◆ **EXERCISE PROMPT**
Copy each record below faithfully, leaving out images.

=== RAW DATA ===

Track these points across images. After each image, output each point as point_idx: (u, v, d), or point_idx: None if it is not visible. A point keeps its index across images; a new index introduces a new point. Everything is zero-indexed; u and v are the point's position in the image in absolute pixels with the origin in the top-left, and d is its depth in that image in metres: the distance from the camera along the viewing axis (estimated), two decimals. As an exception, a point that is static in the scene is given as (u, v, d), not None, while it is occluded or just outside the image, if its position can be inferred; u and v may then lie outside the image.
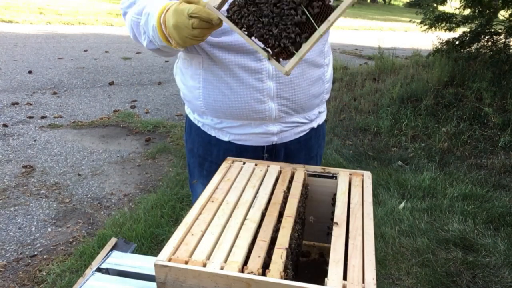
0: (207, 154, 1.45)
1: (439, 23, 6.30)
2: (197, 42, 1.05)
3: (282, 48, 0.95)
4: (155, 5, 1.12)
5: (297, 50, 0.93)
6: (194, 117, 1.44)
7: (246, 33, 0.97)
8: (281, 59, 0.97)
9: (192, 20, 0.97)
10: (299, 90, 1.34)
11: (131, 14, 1.22)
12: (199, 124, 1.43)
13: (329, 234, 1.02)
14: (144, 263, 1.22)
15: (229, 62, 1.25)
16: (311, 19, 0.91)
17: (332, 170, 1.31)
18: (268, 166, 1.30)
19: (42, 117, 4.80)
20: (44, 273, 2.46)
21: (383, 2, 33.94)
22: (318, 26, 0.90)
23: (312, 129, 1.48)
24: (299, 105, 1.37)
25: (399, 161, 4.05)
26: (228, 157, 1.31)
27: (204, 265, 0.87)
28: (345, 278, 0.86)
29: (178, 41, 1.03)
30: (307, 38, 0.92)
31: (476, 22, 6.07)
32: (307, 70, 1.33)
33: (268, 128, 1.35)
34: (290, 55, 0.95)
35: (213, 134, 1.41)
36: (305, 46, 0.92)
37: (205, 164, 1.46)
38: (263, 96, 1.28)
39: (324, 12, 0.90)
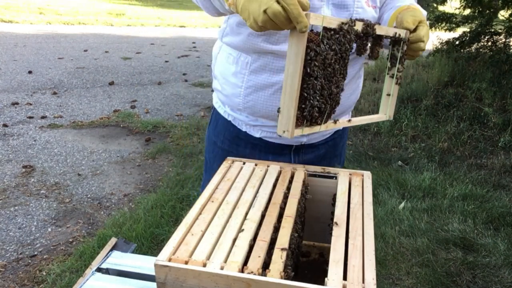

===

◆ **OUTPUT**
Track these points across images. After each image, output each point as point_idx: (u, v, d), or point_idx: None if it is not visible. A point keeps its index across images; a new index introduces a new point. Everything is zero-indexed; u and v are the point's position in the image in absolute pixels with the origin in the top-left, and d is its depth in that image in metres: the distance from the camera along the viewing axis (estimated), two decimals. As an exception, a point that is static in the scene is given as (u, v, d), not None, while it is occluded or just outside the image, if its position can be inferred; u and v may then lie outside the image.
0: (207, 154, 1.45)
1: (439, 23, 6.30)
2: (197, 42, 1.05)
3: (282, 48, 0.95)
4: (155, 5, 1.12)
5: (297, 50, 0.93)
6: (194, 117, 1.44)
7: (246, 33, 0.97)
8: (281, 59, 0.97)
9: (192, 20, 0.97)
10: (299, 90, 1.34)
11: (131, 14, 1.22)
12: (199, 124, 1.43)
13: (329, 234, 1.02)
14: (144, 263, 1.22)
15: (229, 62, 1.25)
16: (311, 19, 0.91)
17: (332, 170, 1.31)
18: (268, 166, 1.30)
19: (42, 117, 4.80)
20: (44, 273, 2.46)
21: (383, 2, 33.94)
22: (318, 26, 0.90)
23: (312, 129, 1.48)
24: (299, 105, 1.37)
25: (399, 161, 4.05)
26: (228, 157, 1.31)
27: (204, 265, 0.87)
28: (345, 278, 0.86)
29: (178, 41, 1.03)
30: (307, 38, 0.92)
31: (476, 22, 6.07)
32: (307, 70, 1.33)
33: (268, 128, 1.35)
34: (290, 55, 0.95)
35: (213, 134, 1.41)
36: (305, 46, 0.92)
37: (205, 164, 1.46)
38: (263, 96, 1.28)
39: (324, 12, 0.90)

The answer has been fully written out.